EXERCISE AIM ->
Output every entry exactly as written, skipping any pictures.

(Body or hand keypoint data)
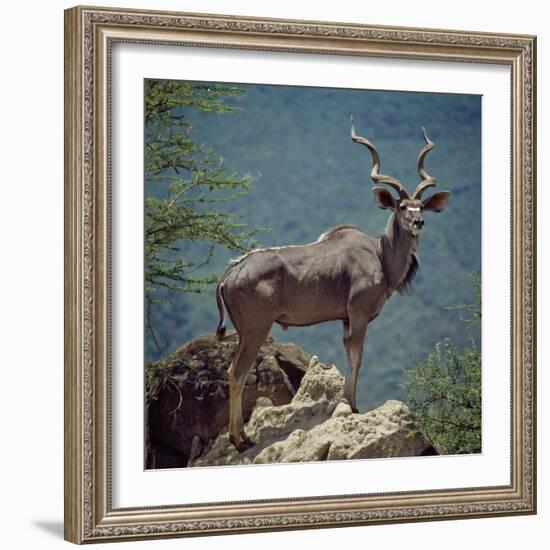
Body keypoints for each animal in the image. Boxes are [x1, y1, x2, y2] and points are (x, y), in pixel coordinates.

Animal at [216, 118, 452, 450]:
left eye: (420, 205)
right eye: (402, 207)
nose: (419, 222)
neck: (380, 253)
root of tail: (229, 275)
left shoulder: (345, 319)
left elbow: (348, 356)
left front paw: (347, 404)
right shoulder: (359, 315)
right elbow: (358, 357)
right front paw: (353, 407)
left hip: (244, 332)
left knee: (233, 371)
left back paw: (241, 436)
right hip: (255, 329)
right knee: (237, 372)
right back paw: (240, 440)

TASK ANSWER ->
Body keypoints for each animal in the image. Boxes are [x1, y1, x2, y2] and points are (x, y), in pixel coordinates.

Animal at [216, 118, 452, 450]:
left eye: (420, 205)
right eye: (402, 207)
nose: (419, 222)
neck: (380, 253)
root of tail: (229, 275)
left shoulder: (345, 319)
left elbow: (348, 356)
left front paw: (347, 404)
right shoulder: (359, 315)
right elbow: (358, 357)
right front paw: (353, 407)
left hip: (244, 332)
left knee: (233, 371)
left back paw: (241, 436)
right hip: (255, 329)
right knee: (237, 372)
right back paw: (240, 440)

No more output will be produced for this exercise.